# WHAT THIS TASK INVOLVES
Your answer must be the listing repeated word for word, without its pictures.

# PROVIDED DATA
□ □ □ □ □

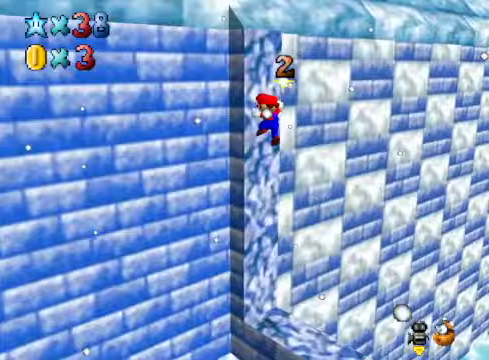
Gameplay with a controller (Xbox layout); each line is a JSON object with the inputs held at the frame after it. "events" lists button and stick changes between this image and that frame as [ms after this image, input, new state], when the widget could be followed in between.
{"buttons": [], "left_stick": "center", "right_stick": "down-left", "events": [[33, "A", "down"], [301, "A", "up"], [434, "right_stick", "down-left"], [501, "left_stick", "center"]]}
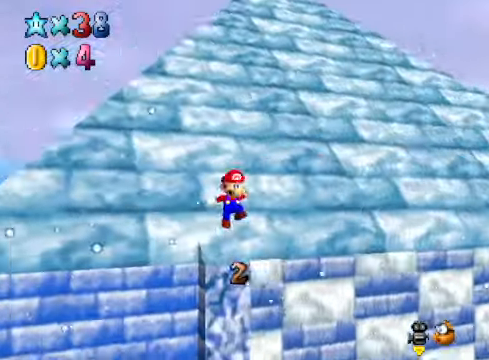
{"buttons": [], "left_stick": "down", "right_stick": "center", "events": [[67, "right_stick", "center"], [100, "left_stick", "right"], [301, "left_stick", "down"]]}
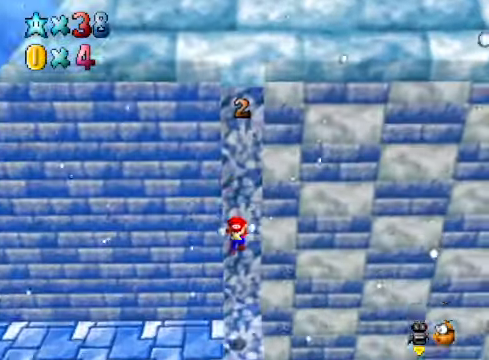
{"buttons": [], "left_stick": "left", "right_stick": "center", "events": [[33, "X", "down"], [100, "X", "up"], [167, "left_stick", "center"], [200, "A", "down"], [301, "A", "up"], [301, "left_stick", "left"]]}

□ □ □ □ □

# SOLUTION BELOW
Gameplay with a controller (Xbox layout); each line is a JSON object with the inputs held at the frame after it. "events" lists button and stick changes between this image and that frame as [ms after this image, input, new state], when the widget could be followed in between.
{"buttons": [], "left_stick": "center", "right_stick": "down-left", "events": [[33, "A", "down"], [301, "A", "up"], [434, "right_stick", "down-left"], [501, "left_stick", "center"]]}
{"buttons": [], "left_stick": "down", "right_stick": "center", "events": [[67, "right_stick", "center"], [100, "left_stick", "right"], [301, "left_stick", "down"]]}
{"buttons": [], "left_stick": "left", "right_stick": "center", "events": [[33, "X", "down"], [100, "X", "up"], [167, "left_stick", "center"], [200, "A", "down"], [301, "A", "up"], [301, "left_stick", "left"]]}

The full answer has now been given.